逃げることは「ありえません」
2011年2月、土地の売却により所有権は新しい人に移された。
しかし、排水をする安全対策工事が完了しないまま月日が流れ、2021年7月「大規模な崩落」が発生した。
遺族や被災者は、土地の前の所有者と現在の所有者を業務上過失致死や殺人などの疑いで刑事告訴するとともに、民事裁判を起こし約52億円の損害賠償を求めている。
被害者の会・加藤弁護士:
遺族としては今回盛り土を行ってきた行為は、まさに大量殺人に匹敵する行為だった
雨宮帆風記者:
午後1時です。いま捜査員が起点の土地の前所有者の関連先に捜索に入りました
警察は家宅捜索で、前所有者の関係先から400点近くの資料を押収し、捜査を進めている。

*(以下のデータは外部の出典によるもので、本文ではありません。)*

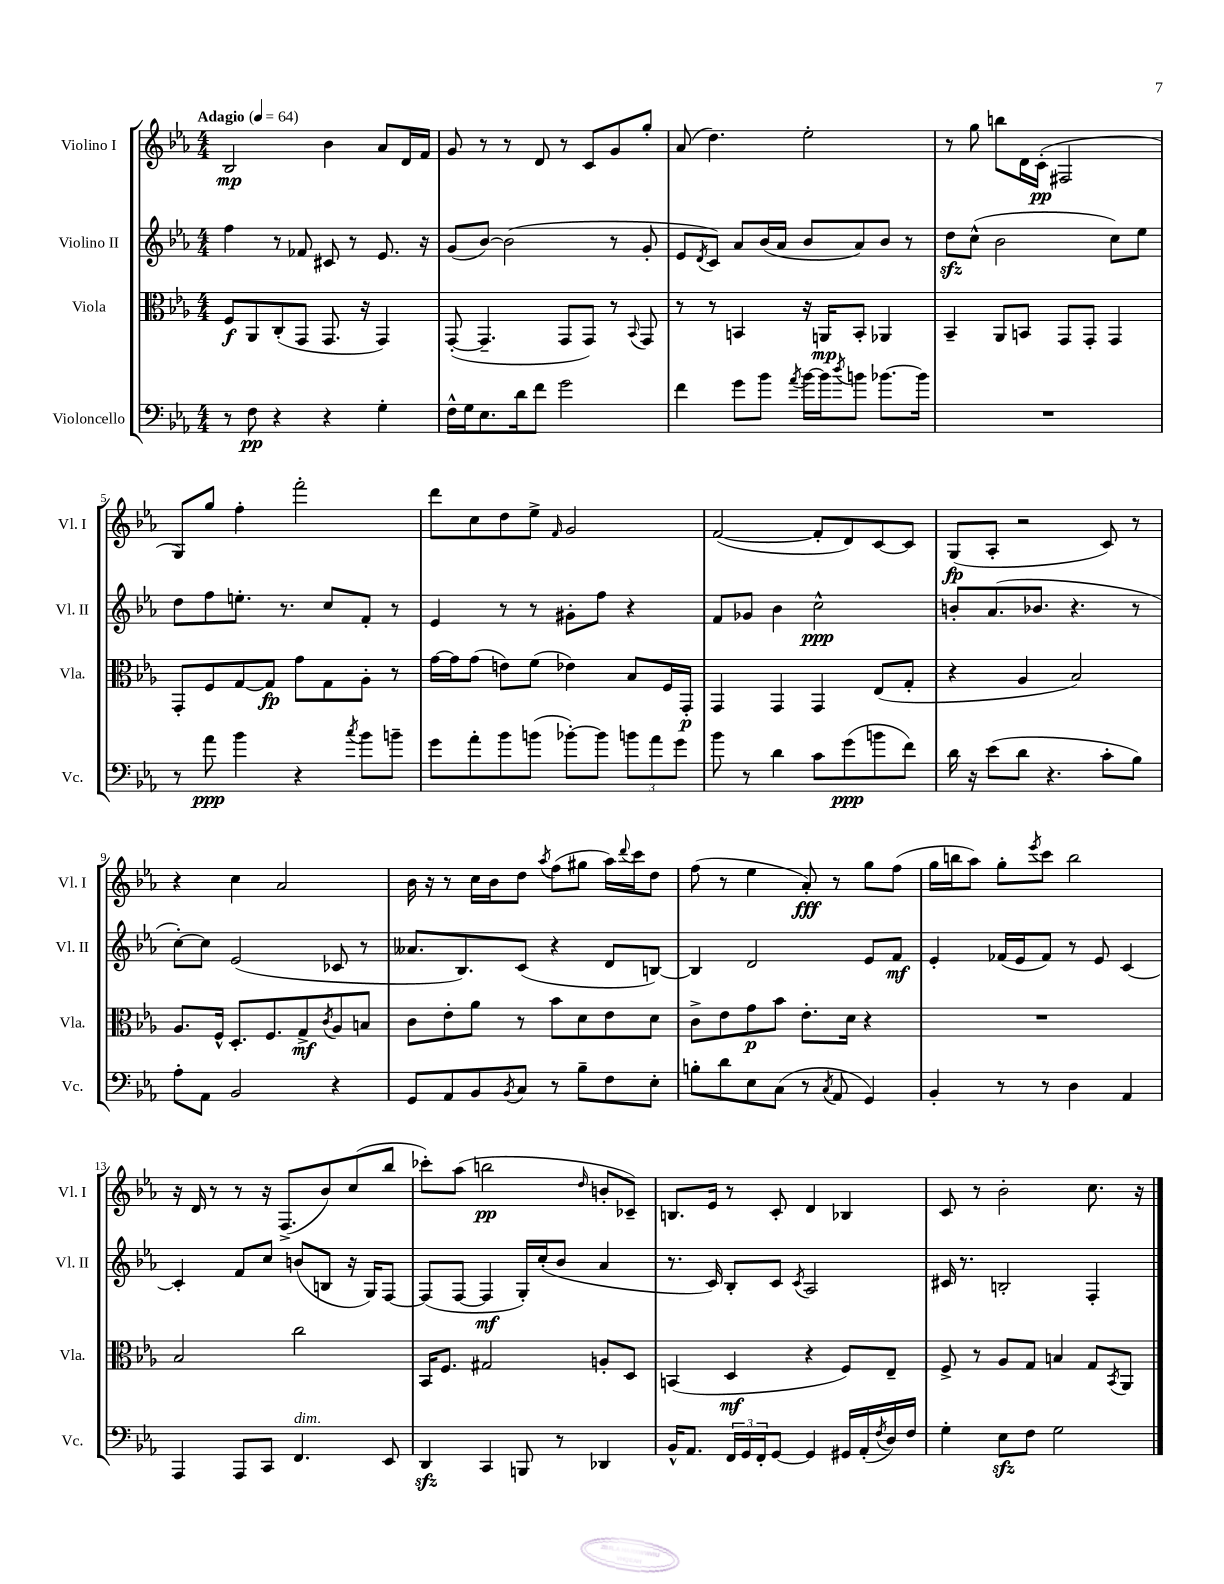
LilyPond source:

<<
\new StaffGroup <<
\new Staff = "s0" \with { instrumentName = "Violino I" shortInstrumentName = "Vl. I" } {
    \clef treble \key ees \major \numericTimeSignature \time 4/4 \tempo "Adagio" 4 = 64
    bes2\mp bes'4 aes'8 d'16 f'16 |
    g'8 r8 r8 d'8 r8 c'8 g'8 g''8-. |
    aes'8( d''4.) ees''2-. |
    r8 g''8 b''8 d'16 c'16-.\pp( fis2 |
    g8) g''8 f''4-. f'''2-. |
    d'''8 c''8 d''8 ees''8-> \grace { f'16 } g'2 |
    f'2~( f'8-. d'8) c'8~ c'8 |
    g8\fp( aes8-. r2 c'8) r8 |
    r4 c''4 aes'2 |
    bes'16 r16 r8 c''16 bes'16 d''8 \acciaccatura { aes''8 } f''8( gis''8 aes''16) \appoggiatura { d'''8 } c'''16 d''8 |
    f''8( r8 ees''4 aes'8-.\fff) r8 g''8 f''8( |
    g''16 b''16 aes''8) g''8-. \acciaccatura { ees'''8 } c'''8 b''2 |
    r16 d'16 r8 r8 r16 f8.->( bes'8) c''8( bes''8 |
    ces'''8-.) aes''8( b''2\pp \grace { d''16 } b'8-. ces'8--) |
    b8. ees'16 r8 c'8-. d'4 bes4 |
    c'8 r8 bes'2-. c''8. r16 \bar "|." |
}
\new Staff = "s1" \with { instrumentName = "Violino II" shortInstrumentName = "Vl. II" } {
    \clef treble \key ees \major \numericTimeSignature \time 4/4
    f''4 r8 fes'8 cis'8 r8 ees'8. r16 |
    g'8( bes'8~) bes'2( r8 g'8-. |
    ees'8 \acciaccatura { d'8 } c'8) aes'8 bes'16( aes'16 bes'8 aes'8) bes'8 r8 |
    d''8\sfz c''8-^( bes'2 c''8) ees''8 |
    d''8 f''8 e''8.-. r8. c''8 f'8-. r8 |
    ees'4 r8 r8 gis'8-. f''8 r4 |
    f'8 ges'8 bes'4 c''2-^\ppp |
    b'8-. aes'8.( bes'8. r4. r8 |
    c''8~-.) c''8 ees'2( ces'8 r8 |
    aeses'8. bes8.) c'8( r4 d'8 b8~) |
    b4 d'2 ees'8 f'8\mf |
    ees'4-. fes'16( ees'16 fes'8) r8 ees'8 c'4~ |
    c'4-. f'8 c''8 b'8( b8 r16 g16) f8~ |
    f8( f8~ f4\mf g16-.) c''16-.( bes'8 aes'4 |
    r8. c'16) bes8-. c'8 \acciaccatura { c'8 } aes2 |
    cis'16 r8. b2-. f4-. \bar "|." |
}
\new Staff = "s2" \with { instrumentName = "Viola" shortInstrumentName = "Vla." } {
    \clef alto \key ees \major \numericTimeSignature \time 4/4
    f8\f aes,8 c8-.( g,8 g,8. r16 g,4) |
    g,8~-.( g,4.-- g,8 g,8) r8 \appoggiatura { bes,8 } g,8 |
    r8 r8 b,4 r16 a,16\mp b,8-. aes,4 |
    bes,4-- aes,8 b,8 g,8 g,8-. g,4 |
    g,8-. f8 g8~ g8\fp g'8 g8 aes8-. r8 |
    g'16~ g'16 g'8( e'8) f'8( ees'4) bes8 f16 g,16-.\p |
    g,4 g,4 g,4 ees8( g8-. |
    r4 aes4 bes2) |
    aes8. f16-^ d8.-. f8. g8->\mf \acciaccatura { c'8 } aes8 b8 |
    c'8 ees'8-. aes'8 r8 bes'8 d'8 ees'8 d'8 |
    c'8-> ees'8 g'8\p bes'8 ees'8.-. d'16 r4 |
    R1 |
    bes2 c''2 |
    bes,16 f8. gis2 a8-. d8 |
    b,4( d4\mf r4 f8) ees8-- |
    f8-> r8 aes8 g8 b4 g8 \acciaccatura { bes,8 } aes,8 \bar "|." |
}
\new Staff = "s3" \with { instrumentName = "Violoncello" shortInstrumentName = "Vc." } {
    \clef bass \key ees \major \numericTimeSignature \time 4/4
    r8 f8\pp r4 r4 g4-. |
    f16-^ g16 ees8. d'16 f'8 g'2 |
    f'4 g'8 bes'8 \acciaccatura { aes'8 } bes'16~ bes'16 \acciaccatura { d''8 } b'8 bes'8.~ bes'16 |
    R1 |
    r8 aes'8\ppp bes'4 r4 \acciaccatura { c''8 } bes'8 b'8-- |
    g'8 aes'8-. bes'8 b'8( bes'8~-.) bes'8 \tuplet 3/2 { b'8 aes'8 g'8 } |
    bes'8 r8 d'4 c'8 g'8\ppp( b'8 f'8) |
    d'16 r16 ees'8( d'8 r4. c'8-. bes8) |
    aes8-. aes,8 bes,2 r4 |
    g,8 aes,8 bes,8 \acciaccatura { bes,8 } c8 r8 bes8-- f8 ees8-. |
    b8-. d'8 ees8 c8( r8 \acciaccatura { c8 } aes,8 g,4) |
    bes,4-. r8 r8 d4 aes,4 |
    aes,,4 aes,,8 c,8 f,4.^\markup { \italic "dim." } ees,8 |
    d,4\sfz c,4 b,,8 r8 des,4 |
    bes,16-^ aes,8. \tuplet 3/2 { f,16 g,16 f,16-. } g,8~ g,4 gis,16 aes,16-.( \acciaccatura { f8 } d16) f16 |
    g4-. ees8\sfz f8 g2 \bar "|." |
}
>>
>>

また県や熱海市も専門家とデータの分析、発生原因の調査を続けている。
(Q.市議会、県、警察への対応は)
前土地所有者:
もちろん真摯に対応します。私の意見をしっかり伝えます
(Q.逃げることは)
ありえません。私は事実をしっかり伝えます。私がいま思っている事は、いろいろな形の中で中傷論が出ていますが、時の事実は変えられないということです
(Q.時の事実は変えられないとはどういうことか)
実行行為、やってきたこと、これは変えられません。これだけです。少なくとも私が持っていた時、それから10年は崩れていないということです
独自の調査結果を発信すると言う前土地所有者
伊豆山で行われた盛り土の造成と周辺の開発。それに対して県や熱海市がどう対応してきたのか、前の土地所有者は独自の調査で確かめた結果を映像や論文で明らかにしたいとしている。
前の土地所有者:
もうすぐです、すぐできます。とりあえず仮発信、それから本発信という形になると思います
遺族は前土地所有者に強い憤り
母親を亡くし、被害者の会の会長をつとめる瀬下雄史さんは、前土地所有者の主張・姿勢に強い憤りを感じている。
瀬下雄史さん:
いまさら自分は善意の第三者です、私は悪くないと言った所で通用しない。到底受け入れられる、納得できる内容じゃない。とくに被害者にとって腹立たしい以外のなにものでもない。怒りを裁判にぶつけるだけです
多くの犠牲者を生み、住民の生活を一変させた土石流災害はなぜ起きたのか。どうして事前に防げなかったのか。県や市など、さまざまな形で進められる検証作業は、一刻も早い究明が望まれる。